India owns over 18,000 tons of above ground gold stocks worth approximately $800 billion and representing at least 11 per cent of global stock, according to World Gold Council.(WGC). estimates.
This is equivalent to nearly half an ounce of gold ownership per capita, a figure which is significantly below consumption in Western markets, representing scope for additional future growth, says a WGC research paper entitled 'India: Heart of Gold'.
Gold Demand
In 2009, total Indian gold demand reached $19 billion, or Rs 974 00 crore, which accounts for 15 per cent of the global gold market, according to WGC.

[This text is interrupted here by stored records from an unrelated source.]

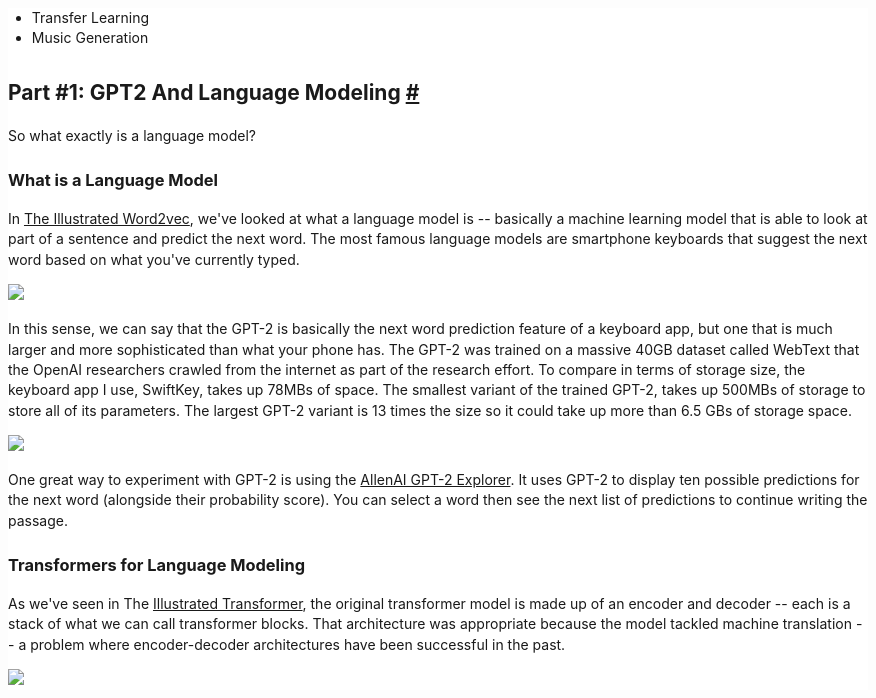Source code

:   * Transfer Learning
  * Music Generation

</div>

## Part #1: GPT2 And Language Modeling <a href="#part-1-got-and-language-modeling" name="part-1-got-and-language-modeling">#</a>

So what exactly is a language model?

### What is a Language Model
In [The Illustrated Word2vec](/illustrated-word2vec/), we've looked at what a language model is -- basically a machine learning model that is able to look at part of a sentence and predict the next word. The most famous language models are smartphone keyboards that suggest the next word based on what you've currently typed.

<div class="img-div-any-width" markdown="0">
  <image src="/images/word2vec/swiftkey-keyboard.png"/>
  <br />
</div>




In this sense, we can say that the GPT-2 is basically the next word prediction feature of a keyboard app, but one that is much larger and more sophisticated than what your phone has. The GPT-2 was trained on a massive 40GB dataset called WebText that the OpenAI researchers crawled from the internet as part of the research effort. To compare in terms of storage size, the keyboard app I use, SwiftKey, takes up 78MBs of space. The smallest variant of the trained GPT-2, takes up 500MBs of storage to store all of its parameters. The largest GPT-2 variant is 13 times the size so it could take up more than 6.5 GBs of storage space.


<div class="img-div-any-width" markdown="0">
  <image src="/images/gpt2/gpt2-sizes.png"/>
  <br />
</div>


One great way to experiment with GPT-2 is using the [AllenAI GPT-2 Explorer](https://gpt2.apps.allenai.org/?text=Joel%20is). It uses GPT-2 to display ten possible predictions for the next word (alongside their probability score). You can select a word then see the next list of predictions to continue writing the passage.


### Transformers for Language Modeling

As we've seen in The [Illustrated Transformer](/illustrated-transformer/), the original transformer model is made up of an encoder and decoder -- each is a stack of what we can call transformer blocks. That architecture was appropriate because the model tackled machine translation  -- a problem where encoder-decoder architectures have been successful in the past.


<div class="img-div" markdown="0">
  <image src="/images/xlnet/transformer-encoder-decoder.png"/>
  <br />
</div>
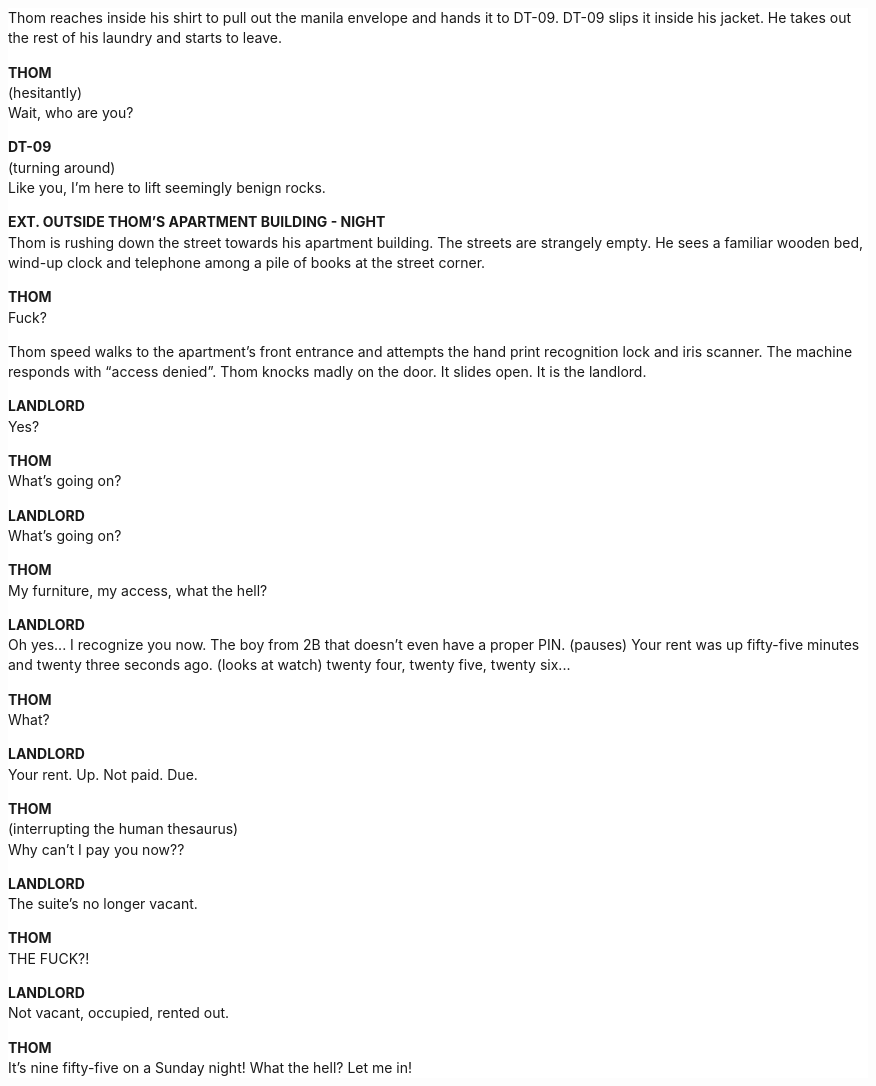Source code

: Thom reaches inside his shirt to pull out the manila envelope and hands it to DT-09. DT-09 slips it inside his jacket. He takes out the rest of his laundry and starts to leave.

**THOM**  
(hesitantly)  
Wait, who are you?

**DT-09**  
(turning around)  
Like you, I’m here to lift seemingly benign rocks.

**EXT. OUTSIDE THOM’S APARTMENT BUILDING - NIGHT**  
Thom is rushing down the street towards his apartment building. The streets are strangely empty. He sees a familiar wooden bed, wind-up clock and telephone among a pile of books at the street corner.

**THOM**  
Fuck?

Thom speed walks to the apartment’s front entrance and attempts the hand print recognition lock and iris scanner. The machine responds with “access denied”. Thom knocks madly on the door. It slides open. It is the landlord.

**LANDLORD**  
Yes?

**THOM**  
What’s going on?

**LANDLORD**  
What’s going on? 

**THOM**  
My furniture, my access, what the hell?

**LANDLORD**  
Oh yes... I recognize you now. The boy from 2B that doesn’t even have a proper PIN. (pauses) Your rent was up fifty-five minutes and twenty three seconds ago. (looks at watch) twenty four, twenty five, twenty six...

**THOM**  
What?

**LANDLORD**  
Your rent. Up. Not paid. Due.

**THOM**  
(interrupting the human thesaurus)  
Why can’t I pay you now??

**LANDLORD**  
The suite’s no longer vacant.

**THOM**  
THE FUCK?!

**LANDLORD**  
Not vacant, occupied, rented out.

**THOM**  
It’s nine fifty-five on a Sunday night! What the hell? Let me in!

While Indian consumers continue to stock gold despite rising prices, when it comes to total gold reserves in the country, India ranks 11th in the world with 557.7 tons of gold. Above the ground gold stocks is different from the total gold reserves.
Over the past ten years, the value of gold demand in India has increased at an average rate of 13 per cent per year, outpacing the country's real GDP, inflation and population growth by six per cent, eight per cent and 12 per cent respectively.
The country currently has one of the highest saving rates in the world, estimated at around 30 per cent of total income, of which 10 per cent is already invested in gold.
Storing surplus gold
In this backdrop, the setting up of a National Gold Bank (NGB) assumes importance and needs to be seriously considered. Such a Bank if set up can gradually pave way to have stock of surplus gold in the economy in one place.
Over a period, the Bank can have a say in controlling the volatility of gold prices in domestic market in particular and can also act as a regulator of bullion market which is fast expanding and having international linkages.
The Bank can engage in the purchase and sale of gold and act as a trustee/pledgee for banks/institutions having gold surplus and also keep gold for safe custody or raise funds against gold to meet their liquidity constraints.
As it is, the rate of growth of deposits of commercial banks has been on the decline for the past few months and the investments in gold and real assets have been on the increase.
Generally Indians have a weakness for gold and the demand for gold is price insensitive as per the experience. It is all the more so, when the real rate of interest on deposit has been negative or insignificant compared to the rise in gold price
The banking system has been facing the liquidity problem off and on and rising of funds from the market poses series of difficulties. Funds are becoming a major constraint to develop infrastructure badly needed by the economy to grow and sustain growth. It is time for banks to find alternate sources of funds to continue to be vibrant in business and providing the well needed support system for the economic growth. One of the means to attract deposits is to encash the idle gold lying in the economy. In this context, the revival of the gold deposit scheme introduced in 1999 has to be seriously considered. As per the World Gold Council, India’s annual gold consumption Is around 800 tons per year and the reserves of gold could be in the order of 25000 ---30000 tons.
Gold as Deposit
The banks should be encouraged to accept gold as deposits and create fixed deposits linked to gold keeping very good margin. To start with, for instance, for pure gold worth Rs 50,000, the banks can create a fixed deposit for Rs 25,000 for a minimum period of three years and give an interest rate of say 3 or 4 percent per year. The investor earns interest rate on the idle gold while securing his holdings the same time it is safer under the custody of the bank.
For the banks, they get gold as deposits and they should be in a position to raise funds against the security of gold. The borrowing power of the banks increases in the market and they will have required resources to expand their credit portfolio.
The banks should be given exemption from SLR for these deposits against the gold as there is no additional liquidity created and the liabilities are fully backed by the gold they possesses. However, the borrowings that these banks subsequently make against the gold can attract SLR and the advances they create can attract usual capital adequacy norms.
Advantages
The advantages of setting up a National Gold Bank are very many. The Bank can make bulk purchases from the open market including international market and act as a store house of gold for banks and institutions. The banks and institutions holding gold can sell the same to the National Gold Bank or raise funds by pledging the gold. This will bring down banks' borrowings from the Reserve Bank. The National Gold Bank can have a refinance arrangement with the Reserve Bank till such time it stabilizes its operations. Money market operations can be better regulated as the black money component gradually come down if the gold held in the country is brought under regulated market.
Over a period when the Gold Bank’s operations get fully stabilized, the influence of gold in the market becomes somewhat predictable and circulation of hard cash and black money gets reduced, then framing of monetary policy and transmission of signals to financial markets by the Reserve Bank will prove to be easy.
For the economy, benefits out of the Gold Bank are tremendous. The idle gold turns into cash to expand economic activities particularly the infrastructure and the gold and financial markets widen. It facilitates to minimize generation of black money in a way as the gold becomes a declared asset with the banks.
Once a large quantum of gold comes under the custody of the Gold Bank, the Governments fiscal policy and fiscal deficit can hope to have a totally different scenario than what is today. The image of the economy in the International market will improve It will be a win- win situation for banks, investors, the economy, and the Government.